O transtorno ou desordem bipolar (anteriormente definido como psicose maníaco-depressiva) é uma alteração do humor, gênio ou temperamento caracterizada por períodos alternados de mania e de depressão. O transtorno deixou de ser encarado como uma perturbação psicótica para ser considerado uma perturbação afetiva. O termo mania é popularmente entendido como a tendência de uma pessoa fazer e refazer a mesma coisa. Na conotação psiquiátrica corresponde a um estado exaltado de humor ou euforia. Cerca de 2,5% da população norte-americana na faixa de 18 ou mais anos apresenta sintomas de desordem bipolar. Ou seja, com base no último censo de 300 milhões de habitantes, esta parcela seria de 7,5 milhões de habitantes ou seja um contigente duas vezes maior que a população do Uruguay. Uma cifra mais conservadora é de que 1% de qualquer população é acometida deste tipo de transtorno mental. Caso então, de 1,8 milhão de brasileiros. O desvio é mais freqüentemente encontrado na população de artistas, músicos, autores, poetas e cientistas e acredita-se estar diretamente relacionado com a capacidade criativa destes grupos de pessoas. Uma das maiores autoridades mundiais no tema é a dra. Kay Jamison, professora de psiquiatria na famosa Universidade John Hopkins (USA) e professora honorária na Universidade de St. Andrew (Escócia). O diagnóstico dela como afetada pelo transtorno bipolar se deu aos 17 anos. Seus livros mais famosos são Uma mente inquieta (autobiográfico), A noite cai rápida (versando sobre o suicídio) e Tocada com Fogo (explorando a relação entre a polaridade e criatividade).

Os transtornos bipolares (TB) são enquadrados em dois tipos. No TB I o paciente apresenta os episódios clássicos de mania alternados com os de depressão, podendo um dos tipos de episódio ser muito mais freqüente do que o outro, além de que também pode se dar o caso de que um tipo de fase ou episódio não ter sido ainda detectado. No tipo TB II prevalecem os episódios de hipomania e não de mania. Hipomania é uma manifestação suave ou moderada da mania. As variantes de cada fase e o matiz de suas alternâncias levaram um autor (H. S. Akiskal) a subdividir os transtornos bipolares em 6 subtipos, mas a classificação proposta não se impôs. Há menção a uma variante dita de ciclotimia quando os dois tipos de episódios são de curta duração e moderada intensidade.
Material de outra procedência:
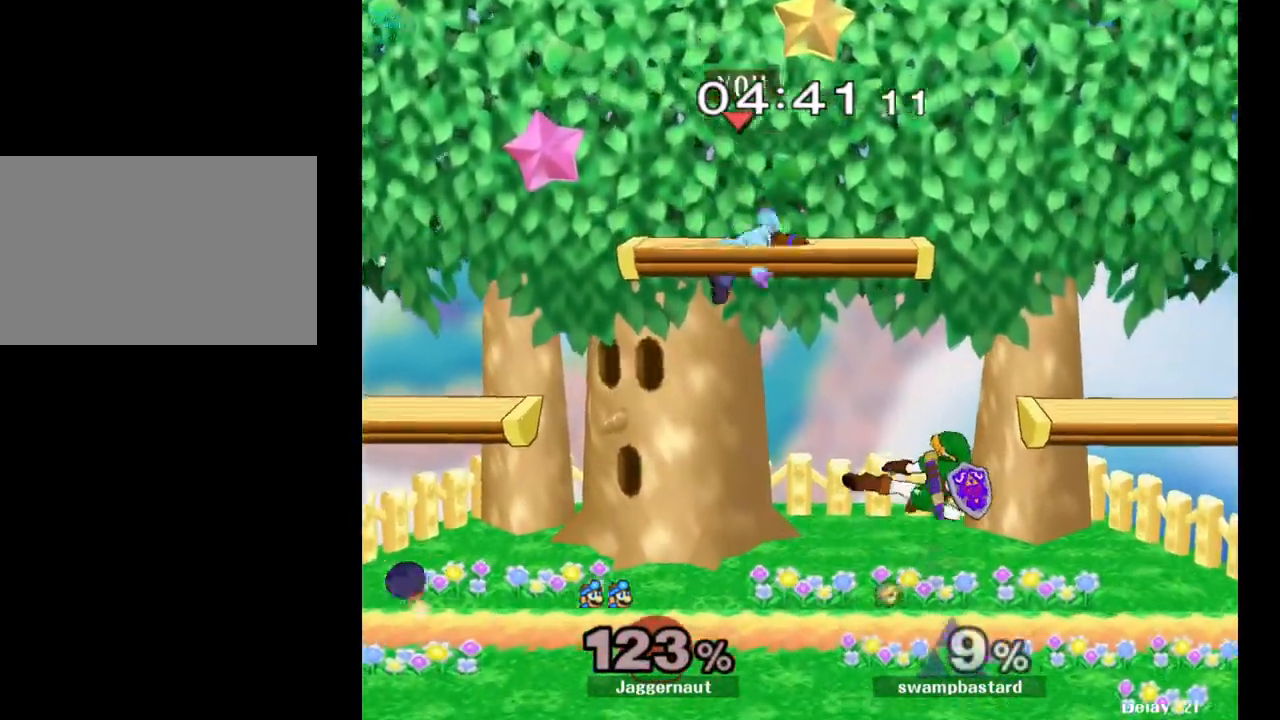
{"buttons": [], "left_stick": "right", "right_stick": "center", "events": [[33, "R1", "up"], [50, "left_stick", "right"], [67, "right_stick", "down"], [133, "right_stick", "center"]]}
A fase maníaca pode assumir distintas facetas desde alegria contagiante até uma irritação agressiva. Também comuns são a elevação da auto-estima (auto-gradiosidade sem limites), aumento de atividade motora e grande vigor físico paradoxalmente a uma diminuição da necessidade de sono. Ainda presente pode estar a ?fuga-de-idéias? ou necessidade de completar pensamentos rápidos e inacabados. Pode se registrar também alta percepção aos estímulos externos e a capacidade de distração com acontecimentos a qualquer conversa em andamento. Não é incomum o aumento do interesse e da atividade sexual. Pode ocorrer também o envolvimento em atividades potencialmente perigosas sem preocupação com isto ou ainda a perda da consciência a respeito da própria condição patológica. O(a) maníaco(a) se imagina um ?super-homem? ou ?super-mulher? e daí sua característica hiperatividade e sensação de que tudo pode.
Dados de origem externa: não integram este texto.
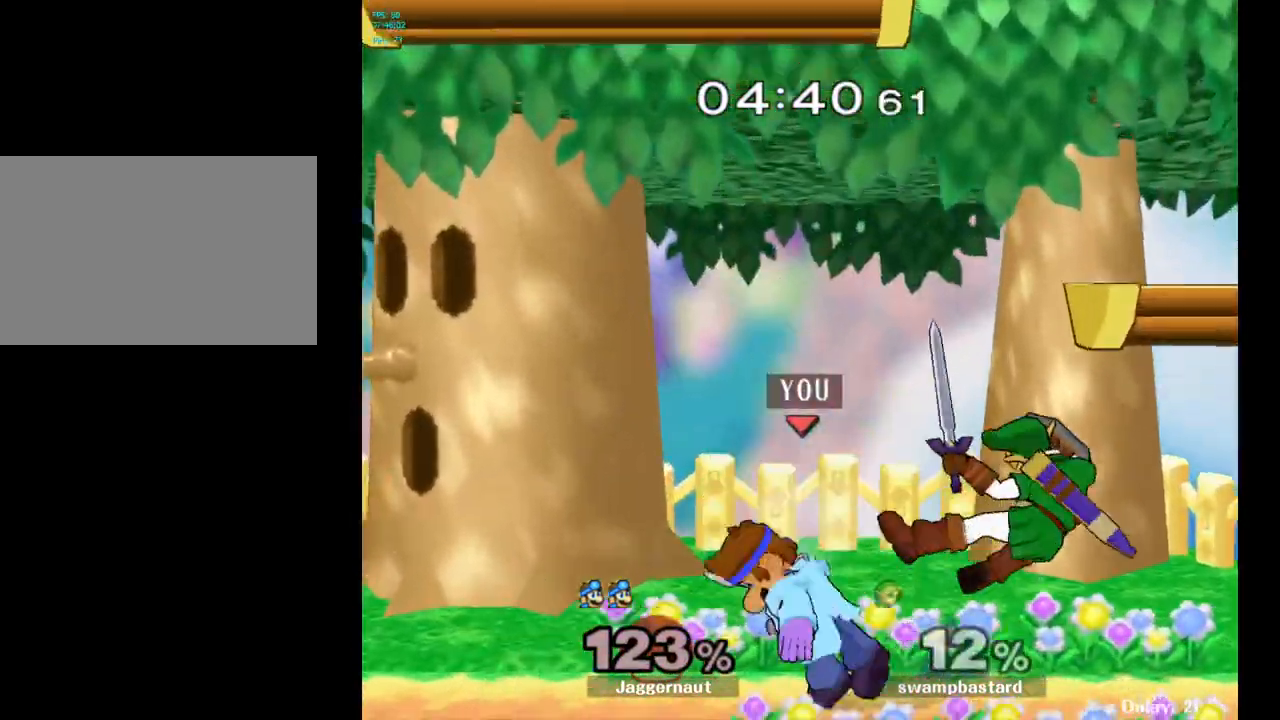
{"buttons": ["A"], "left_stick": "down", "right_stick": "center", "events": [[83, "R1", "down"], [133, "left_stick", "down"], [217, "R1", "up"], [333, "A", "down"], [433, "A", "up"], [500, "A", "down"]]}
A fase depressiva é diametralmente oposta à maníaca. A auto-estima em baixa fica comprometida com sentimentos de inferioridade e tristeza além de que a sensação de cansaço é constante. As idéias fluem com lentidão e dificuldade. Há dificuldade para dormir e o acordar é ainda mais penoso pois prenuncia sempre um dia pouco produtivo a ser enfrentado. Podem ocorrer pensamentos negativos em torno de doença e morte. Pode haver inibição do apetite e concomitante perda significativa de peso. No caso de diagnóstico de transtorno bipolar chance elevada de que algum familiar próximo apresente o mesmo quadro psiquiátrico.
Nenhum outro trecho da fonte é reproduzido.